🧠

Understanding Large Language Models (LLMs)

Dec 18, 2024

Lecture: Building Large Language Models (LLMs)

Introduction

  • Focus on building and understanding Large Language Models (LLMs).
  • Examples of LLMs: ChatGPT, Cloud, Gemini, Lama.
  • Overview of key components: architecture, training loss, training algorithm, data, evaluation, and systems.

Key Components of LLMs

Architecture

  • LLMs are neural networks, specifically based on transformers.
  • Discussion on architecture is limited due to previous lectures and availability of online resources.

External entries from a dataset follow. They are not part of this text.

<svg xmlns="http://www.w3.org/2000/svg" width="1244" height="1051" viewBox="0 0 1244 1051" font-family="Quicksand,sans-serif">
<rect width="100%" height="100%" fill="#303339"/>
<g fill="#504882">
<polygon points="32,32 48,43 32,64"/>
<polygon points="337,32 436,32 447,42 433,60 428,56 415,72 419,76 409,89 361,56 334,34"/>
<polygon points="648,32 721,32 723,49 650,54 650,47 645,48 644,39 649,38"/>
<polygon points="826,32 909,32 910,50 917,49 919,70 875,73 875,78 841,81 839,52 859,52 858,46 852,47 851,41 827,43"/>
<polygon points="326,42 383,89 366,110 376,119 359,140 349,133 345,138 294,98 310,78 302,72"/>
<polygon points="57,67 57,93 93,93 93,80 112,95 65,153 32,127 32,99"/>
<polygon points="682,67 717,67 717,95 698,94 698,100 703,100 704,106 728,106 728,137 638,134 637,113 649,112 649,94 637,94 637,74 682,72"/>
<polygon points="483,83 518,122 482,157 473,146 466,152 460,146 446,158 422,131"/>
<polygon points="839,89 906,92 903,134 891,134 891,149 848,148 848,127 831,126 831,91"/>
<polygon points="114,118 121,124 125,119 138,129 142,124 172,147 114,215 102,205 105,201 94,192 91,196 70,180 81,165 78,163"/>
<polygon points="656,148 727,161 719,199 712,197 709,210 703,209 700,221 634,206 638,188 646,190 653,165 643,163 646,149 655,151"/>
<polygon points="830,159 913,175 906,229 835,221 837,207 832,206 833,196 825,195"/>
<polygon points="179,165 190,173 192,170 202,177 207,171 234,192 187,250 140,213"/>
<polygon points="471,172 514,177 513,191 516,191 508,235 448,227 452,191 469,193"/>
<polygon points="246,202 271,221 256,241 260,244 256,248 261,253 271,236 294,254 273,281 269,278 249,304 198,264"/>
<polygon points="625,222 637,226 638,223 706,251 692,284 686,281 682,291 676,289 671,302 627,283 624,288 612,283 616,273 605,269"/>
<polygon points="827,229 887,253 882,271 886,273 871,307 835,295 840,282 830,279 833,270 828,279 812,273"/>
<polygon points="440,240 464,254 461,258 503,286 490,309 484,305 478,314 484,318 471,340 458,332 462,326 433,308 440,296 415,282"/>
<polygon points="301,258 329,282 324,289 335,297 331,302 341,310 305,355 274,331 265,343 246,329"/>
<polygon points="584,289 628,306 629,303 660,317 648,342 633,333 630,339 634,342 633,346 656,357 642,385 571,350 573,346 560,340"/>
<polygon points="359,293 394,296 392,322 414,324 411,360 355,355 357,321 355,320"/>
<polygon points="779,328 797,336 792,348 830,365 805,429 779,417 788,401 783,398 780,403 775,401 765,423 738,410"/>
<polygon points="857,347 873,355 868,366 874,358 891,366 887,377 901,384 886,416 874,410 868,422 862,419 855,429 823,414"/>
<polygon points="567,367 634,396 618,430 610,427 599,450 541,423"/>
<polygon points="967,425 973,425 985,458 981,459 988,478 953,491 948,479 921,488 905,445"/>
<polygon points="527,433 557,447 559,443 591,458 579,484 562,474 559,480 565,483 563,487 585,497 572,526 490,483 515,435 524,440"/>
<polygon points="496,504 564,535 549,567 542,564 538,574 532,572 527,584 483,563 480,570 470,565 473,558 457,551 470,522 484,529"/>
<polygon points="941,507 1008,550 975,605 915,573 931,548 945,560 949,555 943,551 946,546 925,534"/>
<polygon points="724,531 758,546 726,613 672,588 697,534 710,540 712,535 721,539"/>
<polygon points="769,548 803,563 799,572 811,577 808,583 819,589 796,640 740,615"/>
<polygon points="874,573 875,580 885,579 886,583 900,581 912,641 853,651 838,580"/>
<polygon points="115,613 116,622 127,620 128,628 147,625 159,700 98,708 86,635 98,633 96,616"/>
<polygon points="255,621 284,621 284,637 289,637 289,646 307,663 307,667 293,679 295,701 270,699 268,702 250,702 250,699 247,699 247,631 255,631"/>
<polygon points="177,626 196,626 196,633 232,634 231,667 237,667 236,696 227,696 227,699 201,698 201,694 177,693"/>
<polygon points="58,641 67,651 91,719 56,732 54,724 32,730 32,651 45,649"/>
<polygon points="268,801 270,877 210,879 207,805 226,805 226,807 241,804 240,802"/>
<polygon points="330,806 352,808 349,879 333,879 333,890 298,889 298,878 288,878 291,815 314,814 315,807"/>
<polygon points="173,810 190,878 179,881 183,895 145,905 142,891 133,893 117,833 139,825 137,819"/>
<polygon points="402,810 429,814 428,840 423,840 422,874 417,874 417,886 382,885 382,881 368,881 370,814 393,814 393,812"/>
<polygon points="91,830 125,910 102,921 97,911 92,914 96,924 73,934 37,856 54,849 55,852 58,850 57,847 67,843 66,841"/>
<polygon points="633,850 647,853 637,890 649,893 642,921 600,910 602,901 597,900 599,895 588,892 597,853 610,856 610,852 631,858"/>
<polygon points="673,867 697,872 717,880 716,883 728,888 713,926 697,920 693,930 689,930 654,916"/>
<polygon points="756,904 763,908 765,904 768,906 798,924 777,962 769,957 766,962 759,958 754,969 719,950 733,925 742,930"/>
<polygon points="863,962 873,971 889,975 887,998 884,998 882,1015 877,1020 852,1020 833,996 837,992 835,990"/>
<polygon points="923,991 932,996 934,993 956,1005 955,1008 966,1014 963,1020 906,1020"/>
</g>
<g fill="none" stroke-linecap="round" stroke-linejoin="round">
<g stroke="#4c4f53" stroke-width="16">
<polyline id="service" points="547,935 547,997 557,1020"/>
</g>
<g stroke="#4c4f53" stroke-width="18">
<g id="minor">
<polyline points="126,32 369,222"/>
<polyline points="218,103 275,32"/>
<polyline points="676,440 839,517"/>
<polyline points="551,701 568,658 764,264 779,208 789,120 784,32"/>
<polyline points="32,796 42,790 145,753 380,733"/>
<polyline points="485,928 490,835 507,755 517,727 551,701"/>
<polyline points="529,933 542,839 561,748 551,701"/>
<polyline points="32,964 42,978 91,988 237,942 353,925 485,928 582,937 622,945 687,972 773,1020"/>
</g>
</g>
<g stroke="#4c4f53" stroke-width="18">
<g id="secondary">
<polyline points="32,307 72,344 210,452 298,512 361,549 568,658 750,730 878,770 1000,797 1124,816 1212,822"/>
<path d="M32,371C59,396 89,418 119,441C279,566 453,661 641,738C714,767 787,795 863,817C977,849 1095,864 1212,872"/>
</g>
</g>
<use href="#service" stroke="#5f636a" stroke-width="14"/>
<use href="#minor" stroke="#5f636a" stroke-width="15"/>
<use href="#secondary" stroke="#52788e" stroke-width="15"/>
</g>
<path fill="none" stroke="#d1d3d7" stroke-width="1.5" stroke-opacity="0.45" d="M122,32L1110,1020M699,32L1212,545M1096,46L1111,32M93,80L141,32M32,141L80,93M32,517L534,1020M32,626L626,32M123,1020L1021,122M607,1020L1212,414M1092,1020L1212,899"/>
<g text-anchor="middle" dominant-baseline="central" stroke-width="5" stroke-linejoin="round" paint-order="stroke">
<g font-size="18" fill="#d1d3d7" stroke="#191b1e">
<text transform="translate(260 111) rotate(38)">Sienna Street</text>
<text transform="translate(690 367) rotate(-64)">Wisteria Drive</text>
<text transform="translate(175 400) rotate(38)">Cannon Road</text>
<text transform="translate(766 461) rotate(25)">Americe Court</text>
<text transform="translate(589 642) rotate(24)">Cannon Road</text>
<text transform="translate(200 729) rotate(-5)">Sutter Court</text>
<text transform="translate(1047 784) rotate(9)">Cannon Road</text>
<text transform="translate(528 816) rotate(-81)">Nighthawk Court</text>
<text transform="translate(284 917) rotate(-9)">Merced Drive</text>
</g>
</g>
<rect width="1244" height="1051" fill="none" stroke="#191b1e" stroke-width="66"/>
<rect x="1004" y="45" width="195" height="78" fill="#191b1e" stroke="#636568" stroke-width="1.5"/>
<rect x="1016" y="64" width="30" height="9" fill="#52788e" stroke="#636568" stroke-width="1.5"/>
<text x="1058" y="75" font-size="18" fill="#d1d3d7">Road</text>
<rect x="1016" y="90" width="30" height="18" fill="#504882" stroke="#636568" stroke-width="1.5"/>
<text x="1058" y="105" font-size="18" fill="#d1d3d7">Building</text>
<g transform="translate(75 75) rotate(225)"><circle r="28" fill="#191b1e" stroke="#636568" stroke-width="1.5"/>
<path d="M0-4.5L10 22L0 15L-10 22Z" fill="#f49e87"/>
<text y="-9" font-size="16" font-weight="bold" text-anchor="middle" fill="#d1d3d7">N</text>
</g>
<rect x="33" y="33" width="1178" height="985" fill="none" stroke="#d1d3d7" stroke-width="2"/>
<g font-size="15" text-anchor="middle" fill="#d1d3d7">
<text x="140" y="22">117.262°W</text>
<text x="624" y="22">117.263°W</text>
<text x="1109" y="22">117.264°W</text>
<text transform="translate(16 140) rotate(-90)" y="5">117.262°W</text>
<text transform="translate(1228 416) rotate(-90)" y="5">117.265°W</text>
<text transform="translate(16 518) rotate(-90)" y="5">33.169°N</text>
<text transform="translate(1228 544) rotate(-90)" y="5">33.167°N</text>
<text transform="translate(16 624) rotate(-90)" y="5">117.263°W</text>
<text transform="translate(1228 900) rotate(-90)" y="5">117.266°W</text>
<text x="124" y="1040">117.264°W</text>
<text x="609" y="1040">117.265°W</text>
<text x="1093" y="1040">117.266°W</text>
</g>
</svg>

Training Loss and Algorithm

  • Importance of how models are trained.
  • Discusses pre-training (modeling language) and post-training (AI assistants).

Data

  • Critical for training models.
  • Involves large internet datasets and careful curation/cleaning.

Evaluation

  • Evaluation through perplexity and NLP benchmarks.
  • Challenges in evaluation are acknowledged.

Systems

  • Facilitates running models on modern hardware.
  • Important due to the large size of models.

Pre-Training

Language Modeling

  • LLMs model probability distribution over sequences of words.
  • Autoregressive models predict the next word using probability chain rule.

Generative Models

  • Language models as generative models can generate text.

Tokenization

  • Tokenizers handle text segmentation into tokens.
  • Importance of tokenizers: generalizing beyond words, handling typos, and optimizing sequence length.

Evaluation of LLMs

Perplexity

  • Measures model efficiency; depends on tokenizer and dataset.
  • Not typically used in academic benchmarking but important in development.

Academic Benchmarks

  • HELM and Hugging Face Open LM Leaderboard for evaluating models across various tasks.

Evaluation Challenges

  • Inconsistency and train-test contamination in benchmarks.
  • Handling open-ended generations.

Data Collection and Processing

  • Involves web crawling and filtering for quality data.
  • Steps include text extraction, removal of duplicates, and heuristic filtering.
  • Synthetic data and multimodal data as advancing areas.

Scaling Laws

  • Larger models and more data lead to better performance.
  • Scaling laws predict model performance improvements.
  • Chinchilla paper findings on optimal training resource allocation.

Post-Training

Supervised Fine-Tuning (SFT)

  • Fine-tuning models on desired human-generated answers.
  • SFT data requirements are modest.

Reinforcement Learning from Human Feedback (RLHF)

  • Overcomes limitations of SFT by maximizing human preference.
  • Involves creating a reward model to evaluate and improve output.

Evaluation of Post-Training

  • Challenges due to open-ended answers and lack of perplexity use.
  • Human evaluations and LLM-assisted evaluations (e.g., Chatbot Arena).

Miscellaneous

Systems Optimization

  • Low precision computations and operator fusion to optimize GPU usage.

Future Topics

  • Unexplored areas include architecture advancements, inference optimizations, and legalities of data usage.

Further Reading

  • Recommendations for related courses: CS224N, CS324, and CS336 for deeper understanding.